WILLIAM WHITE was born abt 1730, probably in Prince William County Virginia.  His parentage is unknown.


WILLIAM WHITE is listed in 1761 on the roster of Captain William Edmonds as a soldier from Fauquier (formerly a part of Prince William) County Virginia in the French and Indian War.  He served with his lifetime friend Carr Bailey as well as James and Stephen Bailey.


Following the French and  Indian war WILLIAM WHITE owned land near Carr Bailey, noted planter, and was himself a miller.  At a court held for Fauquier County 28 May 1783, WILLIAM WHITE was one of three ordered to assist the Surveyor of the County to "divide the lands devised by the last Will and Testament of Carr Bailey, deceased, to be sold after the marriage or death of his widow …and allot to each of the children of the said Carr Bailey…"  WILLIAM WHITE is listed on the 1787 tax list for Fauquier County Virginia.  He made his mark on various documents including one granting permission for James Bailey to marry his daughter Elizabeth dated 27 February 1786, and another for his son Carr White, who was underage, to marry Nancy Donaldson 19 February 1795.


According to one DAR record WILLIAM WHITE was first married to MARY (Unknown). To them were born the following children listed in DAR and in the will of WILLIAM WHITE:


1.John White: born abt 1753, (Rev. War) married Ann Bailey 7 January 1783, died 1843-1852.


2.William White, Jr. born 10 January 1755, (Rev.

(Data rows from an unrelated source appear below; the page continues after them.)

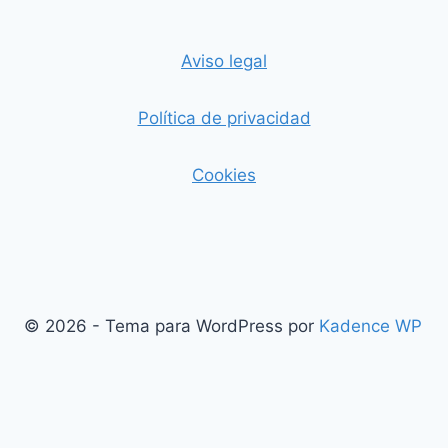
Aviso legal
Política de privacidad
Cookies
© 2026 - Tema para WordPress por
Kadence WP
Salir de la versión móvil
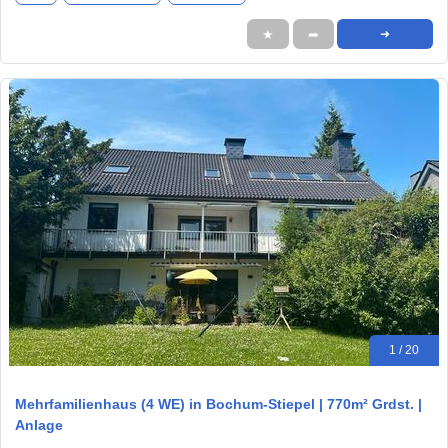
★
➦
➜
1 / 20
Mehrfamilienhaus (4 WE) in Bochum-Stiepel | 770m² Grdst. |
Anlage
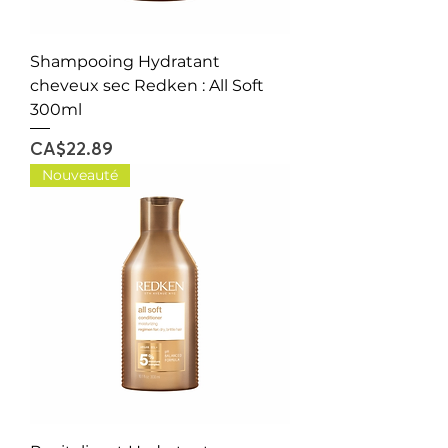
Shampooing Hydratant
cheveux sec Redken : All Soft
300ml
Price
CA$22.89
Nouveauté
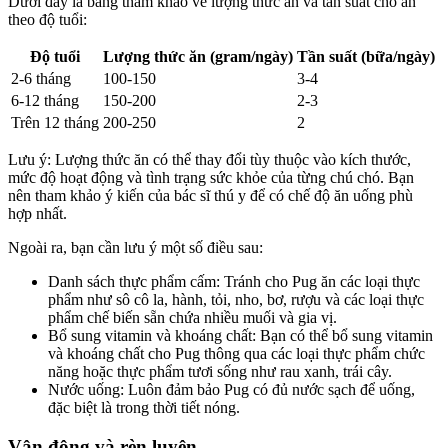
Dưới đây là bảng tham khảo về lượng thức ăn và tần suất cho ăn
theo độ tuổi:
Độ tuổi
Lượng thức ăn (gram/ngày)
Tần suất (bữa/ngày)
2-6 tháng
100-150
3-4
6-12 tháng
150-200
2-3
Trên 12 tháng
200-250
2
Lưu ý: Lượng thức ăn có thể thay đổi tùy thuộc vào kích thước,
mức độ hoạt động và tình trạng sức khỏe của từng chú chó. Bạn
nên tham khảo ý kiến của bác sĩ thú y để có chế độ ăn uống phù
hợp nhất.
Ngoài ra, bạn cần lưu ý một số điều sau:
Danh sách thực phẩm cấm: Tránh cho Pug ăn các loại thực
phẩm như sô cô la, hành, tỏi, nho, bơ, rượu và các loại thực
phẩm chế biến sẵn chứa nhiều muối và gia vị.
Bổ sung vitamin và khoáng chất: Bạn có thể bổ sung vitamin
và khoáng chất cho Pug thông qua các loại thực phẩm chức
năng hoặc thực phẩm tươi sống như rau xanh, trái cây.
Nước uống: Luôn đảm bảo Pug có đủ nước sạch để uống,
đặc biệt là trong thời tiết nóng.
Vận động và rèn luyện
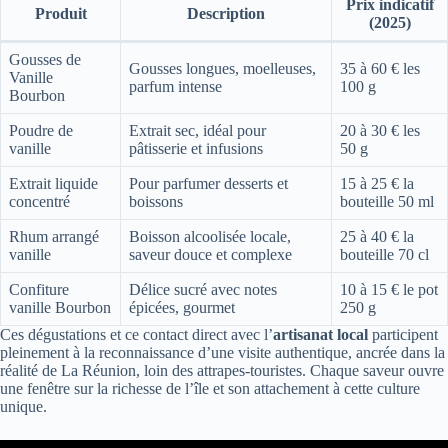
Prix indicatif
Produit
Description
(2025)
Gousses de
Gousses longues, moelleuses,
35 à 60 € les
Vanille
parfum intense
100 g
Bourbon
Poudre de
Extrait sec, idéal pour
20 à 30 € les
vanille
pâtisserie et infusions
50 g
Extrait liquide
Pour parfumer desserts et
15 à 25 € la
concentré
boissons
bouteille 50 ml
Rhum arrangé
Boisson alcoolisée locale,
25 à 40 € la
vanille
saveur douce et complexe
bouteille 70 cl
Confiture
Délice sucré avec notes
10 à 15 € le pot
vanille Bourbon
épicées, gourmet
250 g
Ces dégustations et ce contact direct avec l’
artisanat local
participent
pleinement à la reconnaissance d’une visite authentique, ancrée dans la
réalité de La Réunion, loin des attrapes-touristes. Chaque saveur ouvre
une fenêtre sur la richesse de l’île et son attachement à cette culture
unique.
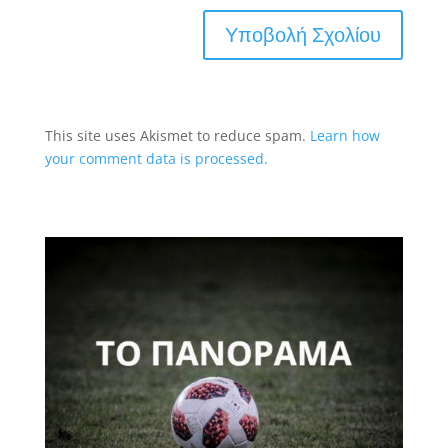
This site uses Akismet to reduce spam.
Learn how
your comment data is processed.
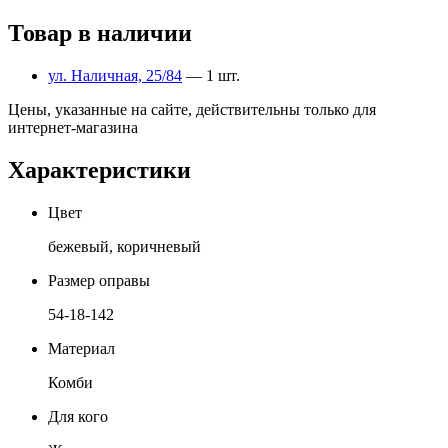
Товар в наличии
ул. Наличная, 25/84
— 1 шт.
Цены, указанные на сайте, действительны только для
интернет-магазина
Характеристики
Цвет
бежевый, коричневый
Размер оправы
54-18-142
Материал
Комби
Для кого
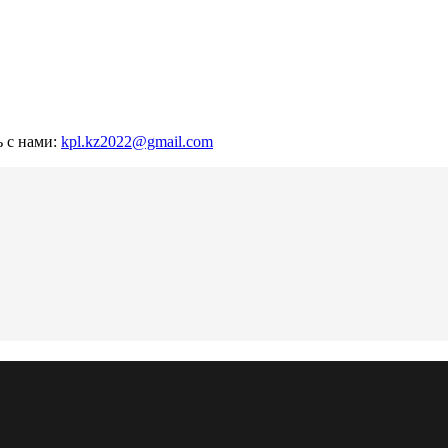
ь с нами:
kpl.kz2022@gmail.com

War) married 1. (name unknown),   2. Elisabeth (maiden name unknown) before 1814, died 6 May 1833 in Lincoln County Tennessee.


3.Ann/Nancy White: born abt 1764, married William Waddell, Sr. 13 Dec. 1786.


4.Hannah/Hanna White: born abt 1765, married Thomas Russell James 13 Dec. 1787, died 1840 in Clay County Kentucky.


  1. 5.          Sarah/Sally White: born abt 1768, married George Roach 25 Aug. 1789, died after 1816. 


  1. 6.          Elizabeth/Betty White: born abt 1770, married James Bailey 28 Feb. 1786.


7.Jemima/Mima White: born abt 1772, married 1. George Greene Waddell 10 Jan. 1791, 2. Stephen Wade 1847.


8.Carr White: born abt 1777, married Nancy Donaldson, daughter of John Donaldson, 19 Feb. 1795.


All of the children of WILLIAM WHITE and wife MARY were born in Prince William or Fauquier County Virginia.  MARY apparently died sometime not long after the birth of her last child.  WILLIAM then married Ann Bailey, the widow of James Bailey, before 1787.  WILLIAM and Ann had no children.  However, WILLIAM was given legal guardianship of James and Ann Bailey's children: Nanny, Molly, Thomas and William.


The will of WILLIAM WHITE was written 7 May 1796 at Haymarket, Prince William County, Virginia.  He bequeathed all of his estate "to Ann my dearly beloved wife…so long as she liveth or widowhood and at her death or marriage it is my desire that all my estate should be sold and equally divided amongst the seven children named: John White, Betty White, Nancy White, Sally White, Carr White, Hanna White and Mima White."  He added: "I give and bequeath to my son, John White, a Negro girl named Janney and all her increase as a legacy left him and his heirs forever."


Then appears this startling statement: "And to my son, William White, I give and bequeath one shilling Virginia Currency and never no more of my estate to him or his heirs."  It appears that for some unknown reason WILLIAM SR. disinherited his son WILLIAM, JR who had probably migrated to Rowan County North Carolina six or more years earlier.


WILLIAM WHITE, SR. must have died shortly before 31 October 1804 when George Roach (son-in-law) and William Hunton (neighbor) made an appraisal of his property.  Ann Bailey White did not probate her deceased husband's will for several years, not until the Fauquier County Court forced her to do so in May 1816. In the meantime all of the heirs of WILLIAM WHITE, except Sarah Roach, had moved to Mason County Kentucky, from whence they sent legal authority for George Roach to sell the land, which he did to William Hunton on 22 May 1816.  However, the estate was not fully settled until 1825.